Dr. McCoy: How are you with primitive radio equipment?
Spock: Very simple. Amplitude modulation transmission. Simply adjust the frequency, throw this switch. The Enterprise should answer.
Radio Voice: That was the Jailbreakers with their latest recording on Request Time, brought to you by Bang-Bang, the makers of the sweetest little automatic in the wor...
Spock: [switches radio off] Fascinating.
Dr. McCoy: And very simple.
Spock: [on the 1920's Chicago-style world] Fascinating.
Dr. McCoy: This is like coming home.
Capt. Kirk: Home was never like this.
Spock: Captain... you are an excellent starship commander. But as a taxi driver, you leave much to be desired.

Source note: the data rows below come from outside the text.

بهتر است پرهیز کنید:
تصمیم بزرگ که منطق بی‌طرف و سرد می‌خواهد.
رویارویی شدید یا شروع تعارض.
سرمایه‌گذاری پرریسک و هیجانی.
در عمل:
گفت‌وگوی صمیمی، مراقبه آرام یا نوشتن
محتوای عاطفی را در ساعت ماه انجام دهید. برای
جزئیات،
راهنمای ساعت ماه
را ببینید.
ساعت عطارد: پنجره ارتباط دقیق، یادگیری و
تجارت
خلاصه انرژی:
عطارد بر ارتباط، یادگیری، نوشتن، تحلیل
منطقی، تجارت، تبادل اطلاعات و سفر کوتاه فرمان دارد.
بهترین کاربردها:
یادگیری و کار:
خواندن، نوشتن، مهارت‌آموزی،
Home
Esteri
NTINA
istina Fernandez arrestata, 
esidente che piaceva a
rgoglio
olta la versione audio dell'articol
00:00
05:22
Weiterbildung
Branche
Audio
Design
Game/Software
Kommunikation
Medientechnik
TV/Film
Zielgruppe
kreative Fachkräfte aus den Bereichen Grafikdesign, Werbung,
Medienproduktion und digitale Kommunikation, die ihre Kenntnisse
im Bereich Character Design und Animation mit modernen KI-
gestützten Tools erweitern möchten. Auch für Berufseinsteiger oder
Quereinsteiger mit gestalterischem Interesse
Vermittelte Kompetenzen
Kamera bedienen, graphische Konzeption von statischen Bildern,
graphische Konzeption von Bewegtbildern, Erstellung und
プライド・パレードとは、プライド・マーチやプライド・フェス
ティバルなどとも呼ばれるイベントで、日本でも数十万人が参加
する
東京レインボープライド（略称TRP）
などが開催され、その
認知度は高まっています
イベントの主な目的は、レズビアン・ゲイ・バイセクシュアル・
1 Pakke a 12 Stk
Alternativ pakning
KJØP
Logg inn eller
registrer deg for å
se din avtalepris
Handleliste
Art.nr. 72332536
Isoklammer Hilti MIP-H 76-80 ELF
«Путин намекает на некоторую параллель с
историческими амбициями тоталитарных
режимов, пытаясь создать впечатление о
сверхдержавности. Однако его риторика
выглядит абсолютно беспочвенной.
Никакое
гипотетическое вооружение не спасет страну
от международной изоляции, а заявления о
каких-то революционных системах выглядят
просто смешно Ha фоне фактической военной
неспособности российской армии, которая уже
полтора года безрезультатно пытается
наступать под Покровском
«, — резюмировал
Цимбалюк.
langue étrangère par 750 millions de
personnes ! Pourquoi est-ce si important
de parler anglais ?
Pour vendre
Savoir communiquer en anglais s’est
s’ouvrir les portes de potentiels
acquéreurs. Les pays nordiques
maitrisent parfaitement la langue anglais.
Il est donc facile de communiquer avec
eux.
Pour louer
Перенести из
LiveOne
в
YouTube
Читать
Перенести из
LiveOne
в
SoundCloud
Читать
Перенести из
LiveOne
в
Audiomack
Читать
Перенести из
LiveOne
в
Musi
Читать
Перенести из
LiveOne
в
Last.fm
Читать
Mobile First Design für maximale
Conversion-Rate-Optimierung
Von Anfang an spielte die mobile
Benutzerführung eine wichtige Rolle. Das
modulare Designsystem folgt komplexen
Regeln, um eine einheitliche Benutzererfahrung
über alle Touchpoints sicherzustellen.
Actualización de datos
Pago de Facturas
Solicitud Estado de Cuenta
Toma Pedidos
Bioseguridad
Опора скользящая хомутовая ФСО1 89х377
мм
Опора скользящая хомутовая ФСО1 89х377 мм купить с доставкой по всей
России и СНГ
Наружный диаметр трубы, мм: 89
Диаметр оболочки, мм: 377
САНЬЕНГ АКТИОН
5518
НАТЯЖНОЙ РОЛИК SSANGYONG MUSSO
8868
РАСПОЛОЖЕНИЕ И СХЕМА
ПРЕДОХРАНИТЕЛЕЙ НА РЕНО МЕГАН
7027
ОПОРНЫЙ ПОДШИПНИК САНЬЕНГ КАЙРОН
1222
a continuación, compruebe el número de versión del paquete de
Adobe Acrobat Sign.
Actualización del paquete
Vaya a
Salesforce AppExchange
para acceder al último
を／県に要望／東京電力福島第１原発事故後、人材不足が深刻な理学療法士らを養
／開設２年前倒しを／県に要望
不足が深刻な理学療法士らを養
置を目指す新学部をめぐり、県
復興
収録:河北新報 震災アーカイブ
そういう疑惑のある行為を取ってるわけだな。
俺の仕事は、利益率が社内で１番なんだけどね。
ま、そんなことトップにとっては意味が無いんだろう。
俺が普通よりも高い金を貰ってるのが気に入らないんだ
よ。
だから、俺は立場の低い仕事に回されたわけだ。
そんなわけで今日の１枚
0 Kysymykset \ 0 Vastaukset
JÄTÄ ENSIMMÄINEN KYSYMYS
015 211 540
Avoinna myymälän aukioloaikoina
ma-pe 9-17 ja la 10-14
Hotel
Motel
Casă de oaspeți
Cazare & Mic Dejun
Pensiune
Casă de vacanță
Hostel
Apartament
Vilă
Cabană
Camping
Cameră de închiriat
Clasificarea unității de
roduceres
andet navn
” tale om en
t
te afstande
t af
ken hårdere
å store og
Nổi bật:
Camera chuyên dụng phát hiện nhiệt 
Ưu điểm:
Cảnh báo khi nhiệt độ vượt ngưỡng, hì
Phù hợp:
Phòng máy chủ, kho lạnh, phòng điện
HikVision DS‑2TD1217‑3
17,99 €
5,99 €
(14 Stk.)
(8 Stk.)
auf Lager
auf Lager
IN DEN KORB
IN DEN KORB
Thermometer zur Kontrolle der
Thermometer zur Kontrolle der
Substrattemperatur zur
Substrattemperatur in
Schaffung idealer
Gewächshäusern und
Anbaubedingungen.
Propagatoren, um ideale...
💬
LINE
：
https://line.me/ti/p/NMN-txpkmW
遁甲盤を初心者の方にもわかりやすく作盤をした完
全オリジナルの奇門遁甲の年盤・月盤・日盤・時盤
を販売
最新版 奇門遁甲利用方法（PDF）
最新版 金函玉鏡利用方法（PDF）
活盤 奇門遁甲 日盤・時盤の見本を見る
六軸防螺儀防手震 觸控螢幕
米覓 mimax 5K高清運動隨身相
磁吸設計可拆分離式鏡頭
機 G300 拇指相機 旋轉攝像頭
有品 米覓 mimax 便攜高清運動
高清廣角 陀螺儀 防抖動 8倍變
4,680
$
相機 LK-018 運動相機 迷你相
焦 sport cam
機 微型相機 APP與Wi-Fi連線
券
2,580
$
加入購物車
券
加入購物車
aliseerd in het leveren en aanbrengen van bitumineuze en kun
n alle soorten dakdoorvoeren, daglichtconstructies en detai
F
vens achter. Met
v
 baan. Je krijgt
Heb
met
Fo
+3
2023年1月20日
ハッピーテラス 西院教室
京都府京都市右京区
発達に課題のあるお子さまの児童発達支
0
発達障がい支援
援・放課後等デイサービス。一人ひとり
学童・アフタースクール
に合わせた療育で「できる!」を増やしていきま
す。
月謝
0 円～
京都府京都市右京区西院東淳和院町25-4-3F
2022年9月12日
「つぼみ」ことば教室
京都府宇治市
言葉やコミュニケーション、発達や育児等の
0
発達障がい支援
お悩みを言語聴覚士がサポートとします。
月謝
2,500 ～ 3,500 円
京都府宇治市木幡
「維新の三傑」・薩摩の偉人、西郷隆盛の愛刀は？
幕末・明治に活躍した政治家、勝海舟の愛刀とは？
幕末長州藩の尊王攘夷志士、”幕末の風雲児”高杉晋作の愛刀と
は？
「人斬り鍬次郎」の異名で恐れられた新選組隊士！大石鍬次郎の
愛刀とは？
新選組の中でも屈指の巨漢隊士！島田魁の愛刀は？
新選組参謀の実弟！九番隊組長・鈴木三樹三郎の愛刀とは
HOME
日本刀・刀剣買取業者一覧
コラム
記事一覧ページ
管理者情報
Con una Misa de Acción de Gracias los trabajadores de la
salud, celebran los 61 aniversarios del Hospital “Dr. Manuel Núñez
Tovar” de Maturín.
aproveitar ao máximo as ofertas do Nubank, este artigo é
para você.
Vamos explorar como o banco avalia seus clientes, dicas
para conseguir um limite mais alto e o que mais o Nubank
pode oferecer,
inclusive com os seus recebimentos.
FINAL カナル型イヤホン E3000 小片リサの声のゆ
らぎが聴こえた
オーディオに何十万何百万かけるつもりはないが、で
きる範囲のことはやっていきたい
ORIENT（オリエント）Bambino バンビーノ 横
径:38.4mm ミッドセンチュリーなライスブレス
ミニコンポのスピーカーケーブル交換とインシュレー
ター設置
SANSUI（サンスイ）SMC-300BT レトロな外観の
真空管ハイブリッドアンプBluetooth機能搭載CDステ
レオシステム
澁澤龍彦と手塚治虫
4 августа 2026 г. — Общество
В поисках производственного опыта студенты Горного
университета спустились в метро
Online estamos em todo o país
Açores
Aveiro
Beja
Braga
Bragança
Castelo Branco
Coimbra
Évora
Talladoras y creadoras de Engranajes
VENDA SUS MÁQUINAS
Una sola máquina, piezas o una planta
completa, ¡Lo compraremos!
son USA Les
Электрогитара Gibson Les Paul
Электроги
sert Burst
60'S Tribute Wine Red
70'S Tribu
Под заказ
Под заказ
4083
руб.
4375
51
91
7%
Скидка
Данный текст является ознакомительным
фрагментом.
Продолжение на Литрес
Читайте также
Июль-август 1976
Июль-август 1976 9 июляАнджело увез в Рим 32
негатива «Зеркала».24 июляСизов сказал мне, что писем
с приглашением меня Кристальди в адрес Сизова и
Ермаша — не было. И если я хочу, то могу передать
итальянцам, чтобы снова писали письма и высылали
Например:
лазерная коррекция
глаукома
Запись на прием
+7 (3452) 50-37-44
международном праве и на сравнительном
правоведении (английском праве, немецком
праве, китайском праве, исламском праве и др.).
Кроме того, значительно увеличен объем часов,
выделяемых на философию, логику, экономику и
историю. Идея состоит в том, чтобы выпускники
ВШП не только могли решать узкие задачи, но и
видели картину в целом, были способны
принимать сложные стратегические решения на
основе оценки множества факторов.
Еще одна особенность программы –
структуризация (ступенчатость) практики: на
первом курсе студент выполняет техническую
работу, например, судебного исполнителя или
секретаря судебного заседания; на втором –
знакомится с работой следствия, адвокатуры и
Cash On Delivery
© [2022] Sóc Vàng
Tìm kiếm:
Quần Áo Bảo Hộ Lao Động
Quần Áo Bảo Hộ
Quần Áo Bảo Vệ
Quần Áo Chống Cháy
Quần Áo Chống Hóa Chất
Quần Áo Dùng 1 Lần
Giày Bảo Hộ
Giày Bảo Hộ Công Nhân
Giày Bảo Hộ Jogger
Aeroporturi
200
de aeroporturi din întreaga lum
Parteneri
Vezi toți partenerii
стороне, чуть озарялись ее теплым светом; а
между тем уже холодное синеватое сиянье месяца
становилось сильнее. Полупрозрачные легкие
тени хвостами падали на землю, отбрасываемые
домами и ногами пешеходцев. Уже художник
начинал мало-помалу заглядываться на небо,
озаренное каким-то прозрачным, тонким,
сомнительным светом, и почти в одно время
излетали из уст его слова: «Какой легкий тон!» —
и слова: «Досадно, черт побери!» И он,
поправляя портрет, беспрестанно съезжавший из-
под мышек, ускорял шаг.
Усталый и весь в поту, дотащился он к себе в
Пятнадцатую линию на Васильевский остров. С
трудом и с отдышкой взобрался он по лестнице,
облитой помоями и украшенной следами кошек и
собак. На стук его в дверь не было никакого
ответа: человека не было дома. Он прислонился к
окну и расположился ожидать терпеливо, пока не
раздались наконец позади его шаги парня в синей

Capt. Kirk: It was that bad?
Capt. Kirk: [into communicator] Kirk to Enterprise.
Scott: Enterprise. Scott here, sir.
Capt. Kirk: [talking like a Chicago mobster] You got Krako on ice?
Scott: Aye, he's here. Mad enough to chew neutronium, but behavin' himself.
Capt. Kirk: OK, baby, cool him until I flag you.
Scott: Flag me?
Capt. Kirk: [normal voice] Keep him there until I send for him.
Capt. Kirk: [as mobster] We're gonna make some old-style phone calls from this locale. So you, ah, locate the man at de other end o' de blower and give 'im a ride to this flop.
Capt. Kirk: [normal voice] Find the man at the other end of the phone and transport him to these coordinates.
Capt. Kirk: [back as mobster] Can do, sweetheart?
Scott: [dubiously] Can do, Captain.
Dr. McCoy: Well, those firearms are not necessary.
Kalo: You tryin' to make trouble?
Dr. McCoy: Who, me?
Kalo: Don't give me those baby blue eyes.
Dr. McCoy: What?
Kalo: I don't go for that innocent routine.
Scott: Lt. Hadley. Check the language banks and find out what a... "heater" is.
Capt. Kirk: This, uh... this card game is a kid's game.
Kalo: You think so, huh?
Capt. Kirk: Oh, yes. Yes. I wouldn't waste my time.
Kalo: Who's askin' you?
Capt. Kirk: On, er, Beta Antares IV, they play a real game. It's a man's game, but, of course, probably a little beyond you. It requires intelligence.
Jojo Krako: Whadda ya think, we're stupid or something?
Capt. Kirk: No, no, no, I don't think you're stupid, Mr. Krako, I just think your behavior is arrested.
Jojo Krako: [shouting] I've never been arrested in my whole life!
Spock: Mr. Oxmyx, this is Mr. Spock.
Bela Oxmyx: [using a stolen communicator] Huh? Hey, how'd you get back up there?
Spock: Irrelevant, since we are here.
Bela Oxmyx: Huh, yeah. Hey, you better come on back down. Krako's put the bag on your captain.
Spock: Why would he put a bag on our captain?
Bela Oxmyx: Kidnapped him, ya dope. He'll scrag him, too.
Capt. Kirk: Now, listen, sweetheart, the Federation's movin' in. We're takin' over. You play ball, we'll cut choo in for a piece o' de pie. You don't, you're out - ALL de way out, you know what I mean?
Capt. Kirk: Hold on, Spock. Out of the mouth of babes...
Tough Kid: Who you callin' a babe?
Capt. Kirk: I'm calling you a babe.
Tough Kid: You calling me a babe?
Capt. Kirk: Yeah I'm callin'...
[the boy brandishes a knife]
Capt. Kirk: I'm callin' you a babe, but there's nothing personal in it.
Capt. Kirk: Can you trust all your men?
Jojo Krako: Course I can!
Capt. Kirk: [indicating the phaser in Kravo's hand] Well, one of these can make a man a pretty big boss, you know?
Jojo Krako: I either trust 'em or they're dead.
Bela Oxmyx: Okay. A syndicate makes sense to me. I'm a peaceful man at heart, but I'm sick and tired of all these hits. I hit Krako, Krako hits Tepo, Tepo hits me. There's too many bosses. We can't get anything done.